Cast and voices
- Hosted by: Dan Taberski

Related
- Preceded by: Surviving Y2K
- Followed by: The Line

= Running From Cops =

2019 podcast by Dan Taberski

Running From Cops is a podcast hosted by Dan Taberski and produced by Pineapple Street Media and Topic Studios.

== Background ==
Running From Cops is the third installment in Taberski's Headlong series—the first and second being Missing Richard Simmons and Surviving Y2K respectively. The podcast was hosted by Dan Taberski and produced by Pineapple Street Media and Topic Studios. The podcast debuted in April 2019. The show explores the television program Cops and explores how the show distorts reality. The first episode of the podcast discusses how Cops is still producing episodes even after 31 seasons and over 1,000 episodes. The third episode discusses how the show was criticized by a civil rights group. The podcast discusses how Cops has affected people. The podcast discusses how Cops has increased recruitment for police department. The podcast released a total of six episodes.
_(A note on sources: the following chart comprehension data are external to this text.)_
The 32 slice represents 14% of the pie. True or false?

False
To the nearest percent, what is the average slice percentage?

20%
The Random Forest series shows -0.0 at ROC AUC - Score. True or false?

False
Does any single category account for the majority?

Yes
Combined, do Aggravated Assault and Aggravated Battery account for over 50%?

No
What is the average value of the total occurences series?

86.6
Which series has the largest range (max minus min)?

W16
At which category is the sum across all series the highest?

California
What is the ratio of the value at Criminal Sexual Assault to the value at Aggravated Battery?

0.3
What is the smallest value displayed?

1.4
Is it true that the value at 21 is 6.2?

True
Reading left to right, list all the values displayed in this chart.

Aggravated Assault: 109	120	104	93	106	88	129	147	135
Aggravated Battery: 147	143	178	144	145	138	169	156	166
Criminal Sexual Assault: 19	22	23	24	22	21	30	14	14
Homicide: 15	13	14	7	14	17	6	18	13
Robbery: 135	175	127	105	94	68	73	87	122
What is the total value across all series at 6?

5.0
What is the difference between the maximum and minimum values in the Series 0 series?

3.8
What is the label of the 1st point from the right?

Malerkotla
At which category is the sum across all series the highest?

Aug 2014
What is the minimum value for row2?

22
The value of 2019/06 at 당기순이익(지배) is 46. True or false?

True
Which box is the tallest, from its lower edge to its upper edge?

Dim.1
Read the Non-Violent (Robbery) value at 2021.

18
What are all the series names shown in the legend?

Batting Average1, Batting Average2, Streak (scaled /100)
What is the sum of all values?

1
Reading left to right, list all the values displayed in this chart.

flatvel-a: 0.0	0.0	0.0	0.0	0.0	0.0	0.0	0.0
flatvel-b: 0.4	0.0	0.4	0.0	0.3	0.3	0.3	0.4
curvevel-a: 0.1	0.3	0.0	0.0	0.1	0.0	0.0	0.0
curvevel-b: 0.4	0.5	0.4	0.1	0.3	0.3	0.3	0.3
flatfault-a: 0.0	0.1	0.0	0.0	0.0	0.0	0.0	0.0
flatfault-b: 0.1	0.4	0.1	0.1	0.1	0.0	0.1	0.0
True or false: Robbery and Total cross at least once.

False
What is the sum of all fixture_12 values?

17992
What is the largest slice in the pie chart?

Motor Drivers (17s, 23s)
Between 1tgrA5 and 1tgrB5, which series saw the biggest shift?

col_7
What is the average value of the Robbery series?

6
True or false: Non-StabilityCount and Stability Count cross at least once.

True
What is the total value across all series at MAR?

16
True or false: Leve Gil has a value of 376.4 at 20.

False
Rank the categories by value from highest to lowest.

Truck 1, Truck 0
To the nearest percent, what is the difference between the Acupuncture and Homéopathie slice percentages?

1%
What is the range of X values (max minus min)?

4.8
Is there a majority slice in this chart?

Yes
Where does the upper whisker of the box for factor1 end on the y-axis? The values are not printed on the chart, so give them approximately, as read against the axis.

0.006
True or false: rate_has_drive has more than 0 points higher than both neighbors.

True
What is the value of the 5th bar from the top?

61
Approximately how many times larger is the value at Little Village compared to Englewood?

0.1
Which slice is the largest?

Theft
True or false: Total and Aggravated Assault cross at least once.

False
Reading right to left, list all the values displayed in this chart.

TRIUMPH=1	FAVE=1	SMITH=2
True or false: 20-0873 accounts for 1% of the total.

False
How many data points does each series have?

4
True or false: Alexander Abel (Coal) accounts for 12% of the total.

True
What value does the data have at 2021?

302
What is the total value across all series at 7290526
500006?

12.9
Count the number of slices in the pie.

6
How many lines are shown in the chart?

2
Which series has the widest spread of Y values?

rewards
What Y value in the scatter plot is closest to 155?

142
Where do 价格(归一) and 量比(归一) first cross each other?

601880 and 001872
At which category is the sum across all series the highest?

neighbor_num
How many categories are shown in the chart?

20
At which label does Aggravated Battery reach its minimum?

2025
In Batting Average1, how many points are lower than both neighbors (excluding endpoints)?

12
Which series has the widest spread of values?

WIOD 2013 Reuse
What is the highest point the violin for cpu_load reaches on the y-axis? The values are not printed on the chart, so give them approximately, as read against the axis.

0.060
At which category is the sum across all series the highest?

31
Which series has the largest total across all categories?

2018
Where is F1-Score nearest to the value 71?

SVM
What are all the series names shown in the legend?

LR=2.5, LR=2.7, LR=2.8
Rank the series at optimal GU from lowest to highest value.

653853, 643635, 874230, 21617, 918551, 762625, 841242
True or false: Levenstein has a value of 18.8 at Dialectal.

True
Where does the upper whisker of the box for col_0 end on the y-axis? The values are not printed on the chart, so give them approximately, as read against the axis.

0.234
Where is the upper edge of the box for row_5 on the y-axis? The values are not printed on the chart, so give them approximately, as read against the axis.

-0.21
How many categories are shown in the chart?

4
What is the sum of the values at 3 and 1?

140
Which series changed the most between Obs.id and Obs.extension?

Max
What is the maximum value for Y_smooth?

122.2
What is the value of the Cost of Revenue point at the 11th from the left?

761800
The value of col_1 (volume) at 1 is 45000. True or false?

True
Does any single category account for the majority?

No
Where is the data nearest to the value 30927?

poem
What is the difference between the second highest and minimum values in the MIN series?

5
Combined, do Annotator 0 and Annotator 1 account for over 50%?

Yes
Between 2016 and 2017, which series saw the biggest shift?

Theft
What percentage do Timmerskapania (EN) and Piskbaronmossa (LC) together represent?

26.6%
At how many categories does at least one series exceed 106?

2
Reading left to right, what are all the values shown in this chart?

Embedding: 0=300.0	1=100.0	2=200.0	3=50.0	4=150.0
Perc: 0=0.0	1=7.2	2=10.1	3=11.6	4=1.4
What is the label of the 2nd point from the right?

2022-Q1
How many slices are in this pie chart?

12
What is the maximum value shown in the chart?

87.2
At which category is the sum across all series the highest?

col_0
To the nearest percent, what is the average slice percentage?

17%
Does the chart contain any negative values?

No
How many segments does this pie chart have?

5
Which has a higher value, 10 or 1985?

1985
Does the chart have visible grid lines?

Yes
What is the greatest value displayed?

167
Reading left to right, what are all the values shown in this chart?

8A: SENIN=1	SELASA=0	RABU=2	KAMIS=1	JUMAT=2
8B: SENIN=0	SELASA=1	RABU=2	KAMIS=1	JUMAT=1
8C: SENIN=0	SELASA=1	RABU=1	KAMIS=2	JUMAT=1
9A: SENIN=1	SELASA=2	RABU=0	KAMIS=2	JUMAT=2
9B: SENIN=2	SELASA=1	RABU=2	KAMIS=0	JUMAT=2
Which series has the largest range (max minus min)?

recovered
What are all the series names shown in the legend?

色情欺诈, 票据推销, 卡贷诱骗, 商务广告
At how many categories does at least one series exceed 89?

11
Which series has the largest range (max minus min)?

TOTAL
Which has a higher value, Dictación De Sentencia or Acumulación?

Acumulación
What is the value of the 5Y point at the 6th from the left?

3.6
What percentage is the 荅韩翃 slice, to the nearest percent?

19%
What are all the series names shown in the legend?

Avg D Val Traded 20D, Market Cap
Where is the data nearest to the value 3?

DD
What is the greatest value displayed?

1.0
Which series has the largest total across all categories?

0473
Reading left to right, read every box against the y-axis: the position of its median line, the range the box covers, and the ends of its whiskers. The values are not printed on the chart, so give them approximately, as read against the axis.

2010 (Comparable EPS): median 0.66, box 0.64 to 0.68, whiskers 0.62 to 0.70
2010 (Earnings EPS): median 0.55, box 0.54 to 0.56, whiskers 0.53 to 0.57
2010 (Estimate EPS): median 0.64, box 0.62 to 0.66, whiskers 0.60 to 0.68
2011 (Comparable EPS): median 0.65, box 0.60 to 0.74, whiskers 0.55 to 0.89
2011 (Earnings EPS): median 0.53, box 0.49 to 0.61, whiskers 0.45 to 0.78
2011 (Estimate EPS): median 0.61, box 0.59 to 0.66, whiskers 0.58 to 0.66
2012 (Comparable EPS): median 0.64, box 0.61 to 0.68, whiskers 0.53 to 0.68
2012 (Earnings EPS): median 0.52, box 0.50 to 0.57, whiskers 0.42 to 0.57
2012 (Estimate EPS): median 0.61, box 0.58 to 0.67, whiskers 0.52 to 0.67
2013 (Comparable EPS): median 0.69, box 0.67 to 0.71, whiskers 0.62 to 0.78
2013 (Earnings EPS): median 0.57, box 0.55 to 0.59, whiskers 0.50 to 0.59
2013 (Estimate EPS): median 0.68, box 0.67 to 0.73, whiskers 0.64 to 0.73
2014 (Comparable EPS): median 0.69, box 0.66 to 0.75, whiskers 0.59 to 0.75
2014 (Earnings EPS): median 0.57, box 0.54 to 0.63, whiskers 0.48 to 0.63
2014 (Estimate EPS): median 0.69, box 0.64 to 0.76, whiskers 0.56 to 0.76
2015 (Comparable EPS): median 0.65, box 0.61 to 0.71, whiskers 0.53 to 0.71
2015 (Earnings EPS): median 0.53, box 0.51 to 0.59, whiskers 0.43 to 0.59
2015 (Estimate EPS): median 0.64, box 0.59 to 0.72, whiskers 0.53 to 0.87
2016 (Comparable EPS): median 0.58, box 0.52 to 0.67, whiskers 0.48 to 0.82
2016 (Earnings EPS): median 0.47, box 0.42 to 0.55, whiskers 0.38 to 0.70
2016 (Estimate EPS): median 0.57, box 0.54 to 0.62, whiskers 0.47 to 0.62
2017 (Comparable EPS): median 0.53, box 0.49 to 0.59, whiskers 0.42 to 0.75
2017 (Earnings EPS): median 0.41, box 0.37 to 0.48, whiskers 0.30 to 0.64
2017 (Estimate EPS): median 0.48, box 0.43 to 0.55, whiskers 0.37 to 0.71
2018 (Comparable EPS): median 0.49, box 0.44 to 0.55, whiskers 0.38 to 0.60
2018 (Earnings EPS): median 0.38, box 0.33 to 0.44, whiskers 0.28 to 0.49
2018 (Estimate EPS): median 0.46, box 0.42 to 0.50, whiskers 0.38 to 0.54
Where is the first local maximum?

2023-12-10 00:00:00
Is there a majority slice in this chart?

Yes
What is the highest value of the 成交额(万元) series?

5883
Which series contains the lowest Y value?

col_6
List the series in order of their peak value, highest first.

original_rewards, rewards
Steve Greene wrote in IndieWire that the podcast "is the meticulous product of a year and a half of thorough and intensely focused societal examination." Laura Jane Standley and Eric Mcquade wrote in The Atlantic that Headlong is "excellent work" and that Running From Cops "[reveals] unexpected truths about American culture." Nic Dobija-Nootens wrote in Podcast Review that "[y]ou don't need to be familiar with Cops to appreciate the podcast's revelations."